Previous studies have suggested that the results of VEGF administration are variable and are associated with the following aspects of treatment: i) Dose-effectiveness, in which there are dose-dependent effects when different doses are administrated by different methods, and excess VEGF administration may have a detrimental effect in functional recovery (60-62); ii) Route dependence, in which local VEGF administration consistently enhances neurologic recovery, whereas acute intravenous delivery exacerbates brain infarcts due to enhanced brain edema; suggesting exogenous VEGF can be directly neurotoxic (63); iii) Time-dependence, in which VEGF has a therapeutic time window within the first 3 h or following 24 h of transient MCAO (62-64); iv) Special receptors, in which VEGF is known to be rapidly induced following focal cerebral ischemia and to bind to two tyrosine kinase receptors, fms-like tyrosine kinase-1 (Flt-1) and fetal liver kinase-1 (Flk-1), on the surface of endothelial cells. These receptors are induced following ischemia and show a similar temporal pattern of expression, however, the post-ischemic increase of Flk-1 is higher than that of Flt-1 (65). A previous study suggested that activation of Flt-1, but not Flk-1, is sufficient to induce hyper-permeability by hypoxia and VEGF (66). The results of the present study suggested that VEGF and Flk-1, which were progressively increased following transient focal cerebral ischemia and administration of Ilexonin A, predominantly exerted neuroprotective effects, which may be dose-dependent.
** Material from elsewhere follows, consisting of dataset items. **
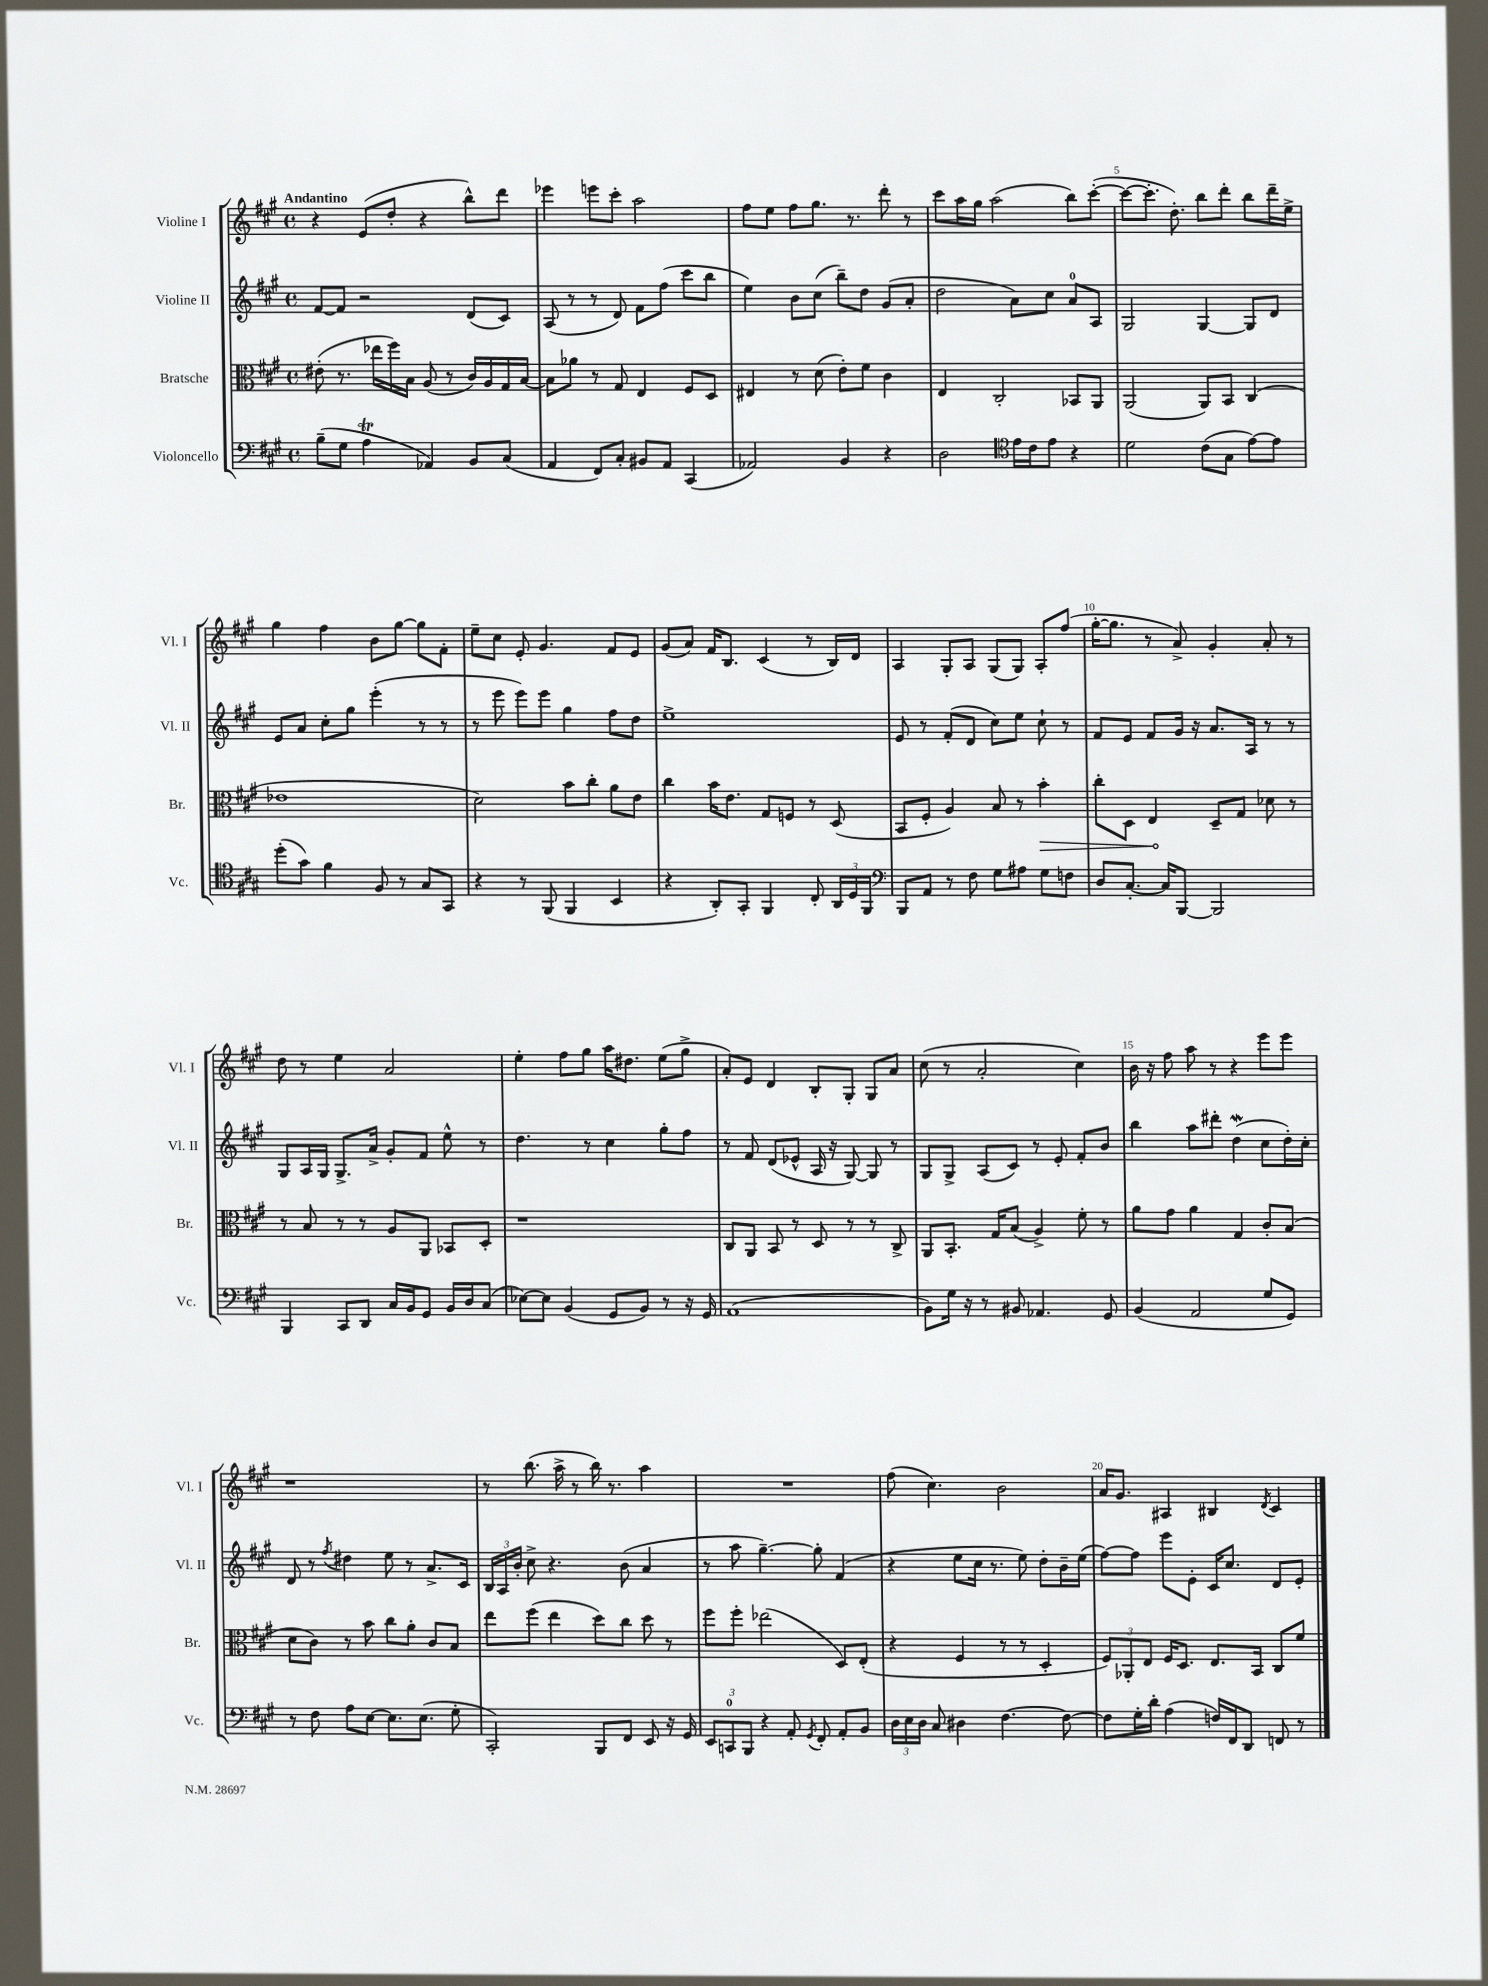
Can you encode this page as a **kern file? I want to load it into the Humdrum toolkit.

**kern	**kern	**kern	**kern
*staff4	*staff3	*staff2	*staff1
*clefF4	*clefC3	*clefG2	*clefG2
*k[f#c#g#]	*k[f#c#g#]	*k[f#c#g#]	*k[f#c#g#]
*M4/4	*M4/4	*M4/4	*M4/4
*met(c)	*met(c)	*met(c)	*met(c)
(8B~	(8e#'	[8f#	4r
8G#	8.r	8f#]	.
4A	.	2r	(8e
.	16ee-	.	.
.	16ff#)	.	8dd'
.	16B	.	.
4AA-)	(8A	.	4r
.	8r	.	.
8BB	16c#)	(8d	8bb^^)
.	16A	.	.
(8C#	16G#	8c#)	8ddd
.	[16B	.	.
=	=	=	=
4AA	8B]	(8A	4eee-
.	8a-	8r	.
8FF#)	8r	8r	8eee
8C#'	8G#	8d)	8ccc#'
8BB#	4E	8f#	2aa
8AA	.	(8ff#	.
(4CC#	8F#	8ccc#	.
.	8D	8bb	.
=	=	=	=
2AA-)	4E#	4ee)	8ff#
.	.	.	8ee
.	8r	8b	8ff#
.	(8d	(8cc#	8.gg#
4BB	8e')	8bb~)	.
.	.	.	8.r
.	8f#	8dd	.
4r	4c#	(8g#	8ddd'
.	.	8a'	8r
=	=	=	=
2D	4E	2dd	8ccc#
.	.	.	16aa
.	.	.	16gg#
.	2C#'	.	(2aa
*clefC4	*	*	*
16e	.	8a)	.
16c#	.	.	.
8e	.	8cc#	.
4r	8BB-	8a	8bb)
.	8AA	8A	([8ccc#'
=	=	=	=
2d	(2AA	2G#	8ccc#_
.	.	.	8.ccc#']
.	.	.	8.dd')
(8c#	8AA)	[4G#	8bb
8G#	8BB	.	8ddd'
[8e)	(4C#	8G#]	8bb
8e]	.	8d	16ddd~
.	.	.	16ee^
=	=	=	=
(8dd'	1e-	8e	4gg#
8g#)	.	8a	.
4f#	.	8cc#'	4ff#
.	.	8gg#	.
8F#	.	(4eee'	8b
8r	.	.	[8gg#
8G#	.	8r	8gg#]
8GG#	.	8r	8f#'
=	=	=	=
4r	2d)	8r	8ee~
.	.	8eee	8cc#
8r	.	8eee)	8e'
(8FF#	.	8eee	4.g#
4FF#	8b	4gg#	.
.	8cc#'	.	.
4BB	8a	8ff#	8f#
.	8e	8dd	8e
=	=	=	=
4r	4cc#	1ee^	(8g#
.	.	.	8a)
8AA')	16b	.	16f#
.	8.e	.	8.B
8GG#'	.	.	.
4FF#	8G#	.	(4c#
.	8F	.	.
8C#'	8r	.	8r
24AA	(8D	.	16B)
24D	.	.	.
.	.	.	16d
24FF#	.	.	.
=	=	=	=
*clefF4	*	*	*
8BBB	8BB	8e	4A
8AA	8F#'	8r	.
8r	4A)	(8f#'	8G#'
8F#	.	8d	8A
8G#	8B	8cc#)	(8G#
8A#	8r	8ee	8G#)
8G#	4b'	8cc#`	8A'
8F	.	8r	(8ff#
=	=	=	=
8D	8cc#'	8f#	[16gg#'
.	.	.	8.gg#]
[8.C#'	8D	8e	.
.	4E	8f#	8r
16C#]	.	.	.
[8BBB	.	16g#	8a^)
.	.	16r	.
2BBB]	8D~	8.a	4g#'
.	8G#	.	.
.	.	16A	.
.	8d-	8r	8a'
.	8r	8r	8r
=	=	=	=
4BBB	8r	8G#	8dd
.	8B	16A	8r
.	.	16G#	.
8CC#	8r	8.G#^	4ee
8DD	8r	.	.
.	.	16a^	.
16C#	8A	8g#'	2a
16BB	.	.	.
8GG#	8AA	8f#	.
16BB	8BB-	8ee^^	.
16D	.	.	.
(8C#	8D'	8r	.
=	=	=	=
[8E-)	1r	4.dd	4ee'
8E-]	.	.	.
(4BB	.	.	8ff#
.	.	8r	8gg#
8GG#	.	4cc#	16aa
.	.	.	8.dd#
8BB)	.	.	.
8r	.	8gg#'	(8ee
16r	.	8ff#	8gg#^
16GG#	.	.	.
=	=	=	=
(1AA	8C#	8r	8a')
.	8AA	8f#	8e
.	8BB	(8d	4d
.	8r	8e-^^	.
.	8D	16A	8B'
.	.	16r	.
.	8r	[8G#)	8G#'
.	8r	8G#]	8G#
.	8C#^	8r	8a
=	=	=	=
8BB)	8AA	8G#	(8cc#
16G#	8.BB'	8G#^	8r
16r	.	.	.
8r	.	(8A	2a'
.	16G#	.	.
8BB#	(8B	8c#)	.
4.AA-	4A^)	8r	.
.	.	8e'	.
.	8f#'	8f#'	4cc#)
8GG#	8r	8b	.
=	=	=	=
(4BB	8a	4bb	16b
.	.	.	16r
.	8g#	.	8ff#
2AA	4a	8aa	8aa
.	.	8ddd#'	8r
.	4G#	(4dd	4r
8G#	8c#'	8cc#	8eee
8GG#)	(8B	16dd')	8eee
.	.	16cc#'	.
=	=	=	=
8r	8d	8d	1r
8F#	8c#)	8r	.
.	.	8qff#	.
8A	8r	4dd#	.
[8E	8b	.	.
8.E]	8cc#	8ee	.
.	8a'	8r	.
(8.E	.	.	.
.	8c#	8.a^	.
8G#'	8B	.	.
.	.	16c#	.
=	=	=	=
2CC#')	8ee	24B	8r
.	.	24A	.
.	.	24b'	.
.	(8ff#	8cc#^	(8.bb
.	4ee	4.r	.
.	.	.	16aa^
.	.	.	8r
8BBB	8dd)	.	16bb)
.	.	.	8.r
8FF#	8cc#	(8b	.
8EE	8dd	4a	4aa
16r	8r	.	.
16GG#	.	.	.
=	=	=	=
12EE	8ff#	8r	1r
12CC	.	.	.
.	8ff#'	8aa	.
12BBB	.	.	.
4r	(2ee-	[4.gg#~)	.
8AA'	.	.	.
8qGG#	.	.	.
8FF#'	.	8gg#']	.
8AA'	8D)	(4f#	.
8BB	(8E'	.	.
=	=	=	=
24D	4r	4r	(8ff#
24E	.	.	.
24D	.	.	.
8C#	.	.	4.cc#)
4D#	4F#	8ee	.
.	.	16cc#	.
.	.	8.r	.
[4.F#	8r	.	2b
.	8r	8ee)	.
.	4D'	8dd'	.
8F#_	.	16b~	.
.	.	(16ee	.
=	=	=	=
8F#]	12F#)	[8ff#)	16a
.	.	.	8.g#
.	12AA-'	.	.
16G#'	.	8ff#]	.
.	12E	.	.
16d'	.	.	.
(4A	16F#	8eee	4A#
.	8.D	.	.
.	.	8e'	.
16F)	8.E	16c#	4B#
16FF#	.	8.cc#	.
8DD	.	.	.
.	16BB	.	.
.	.	.	8qd
8FF	8C#	8d	4c#
8r	8f#	8e'	.
==	==	==	==
*-	*-	*-	*-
According to the observation of the dose-dependent effects of Ilexonin A, the present study found that the dose of 40 mg/kg produced the optimal protective effects on the brains of rats following transient focal cerebral ischemia. This result is in accordance with previously published data from Zheng and Shi (6).
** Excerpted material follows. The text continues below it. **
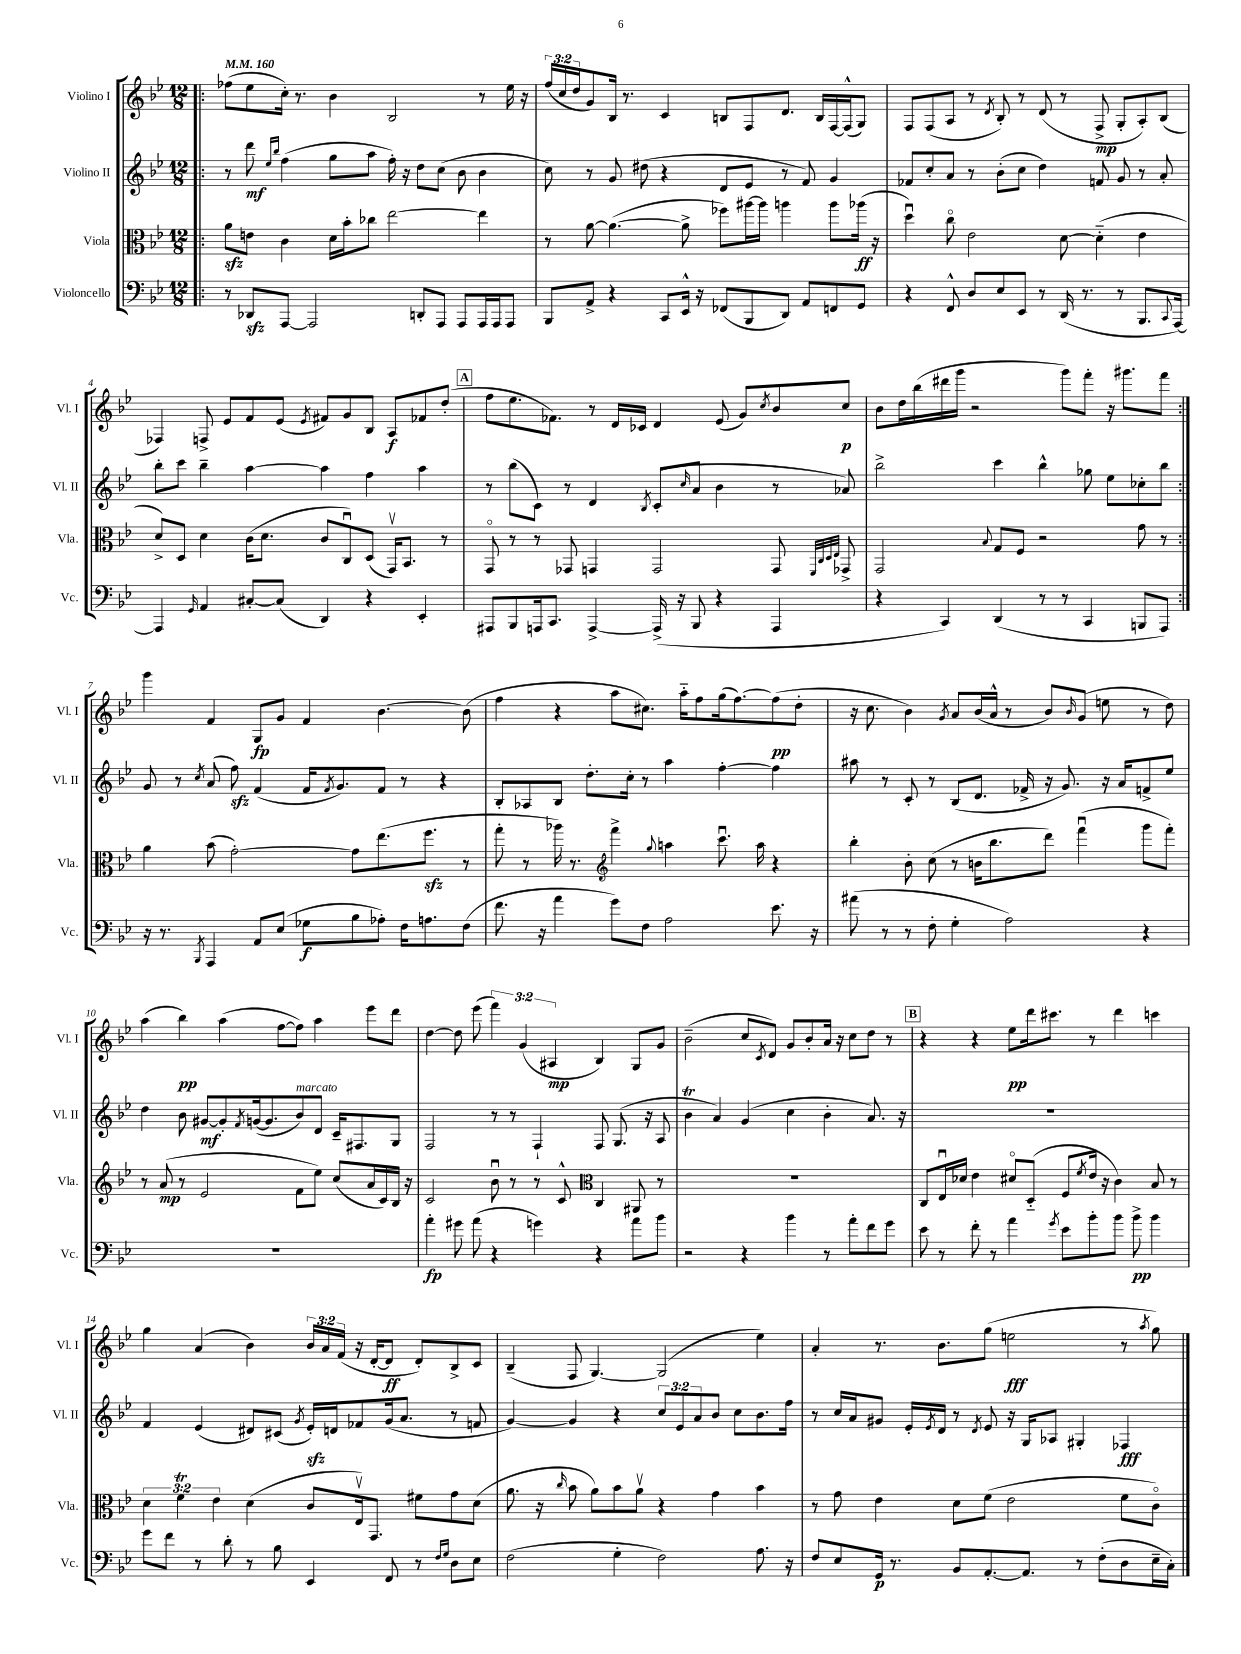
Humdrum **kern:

In conclusion, neurologic recovery is a complex process, which requires the integration of numerous intrinsic and extrinsic cues to establish intact circuits. No single factor alone is sufficient to support long-term neurologic recovery. The results of the present study suggested that Ilexonin A provided a favorable microenvironment for neurological recovery through regulating the activation of gliocytes, and promoting revascularization and neurogenesis.